--- Start STORED DATA ---

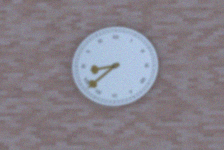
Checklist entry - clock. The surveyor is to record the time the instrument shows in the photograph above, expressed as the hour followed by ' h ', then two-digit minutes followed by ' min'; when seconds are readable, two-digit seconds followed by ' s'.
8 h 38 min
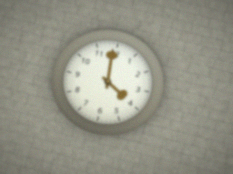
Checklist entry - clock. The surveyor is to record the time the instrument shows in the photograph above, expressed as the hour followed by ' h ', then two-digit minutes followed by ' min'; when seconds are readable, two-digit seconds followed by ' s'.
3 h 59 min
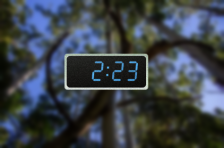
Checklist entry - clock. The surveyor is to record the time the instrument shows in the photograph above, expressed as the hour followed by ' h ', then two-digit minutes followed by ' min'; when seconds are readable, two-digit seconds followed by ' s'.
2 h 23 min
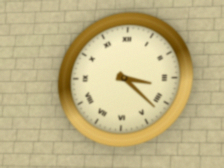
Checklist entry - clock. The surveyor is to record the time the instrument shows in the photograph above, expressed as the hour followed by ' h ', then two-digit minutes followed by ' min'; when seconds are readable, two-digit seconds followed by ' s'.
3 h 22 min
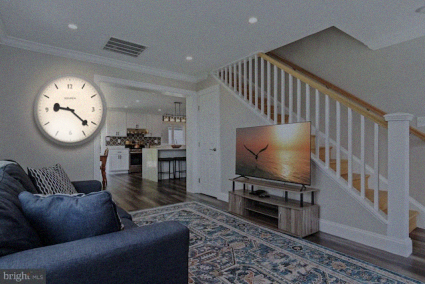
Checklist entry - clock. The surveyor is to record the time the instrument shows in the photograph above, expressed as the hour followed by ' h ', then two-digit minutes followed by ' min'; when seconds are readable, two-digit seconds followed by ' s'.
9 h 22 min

--- End STORED DATA ---

WHAT IS ASKED: Rewrite every listing above with each "surveyor" changed to "inspector", keeping all other wording the same. Omit the pictures from your answer.

SOLVED EXERCISE:
Checklist entry - clock. The inspector is to record the time the instrument shows in the photograph above, expressed as the hour followed by ' h ', then two-digit minutes followed by ' min'; when seconds are readable, two-digit seconds followed by ' s'.
8 h 38 min
Checklist entry - clock. The inspector is to record the time the instrument shows in the photograph above, expressed as the hour followed by ' h ', then two-digit minutes followed by ' min'; when seconds are readable, two-digit seconds followed by ' s'.
3 h 59 min
Checklist entry - clock. The inspector is to record the time the instrument shows in the photograph above, expressed as the hour followed by ' h ', then two-digit minutes followed by ' min'; when seconds are readable, two-digit seconds followed by ' s'.
2 h 23 min
Checklist entry - clock. The inspector is to record the time the instrument shows in the photograph above, expressed as the hour followed by ' h ', then two-digit minutes followed by ' min'; when seconds are readable, two-digit seconds followed by ' s'.
3 h 22 min
Checklist entry - clock. The inspector is to record the time the instrument shows in the photograph above, expressed as the hour followed by ' h ', then two-digit minutes followed by ' min'; when seconds are readable, two-digit seconds followed by ' s'.
9 h 22 min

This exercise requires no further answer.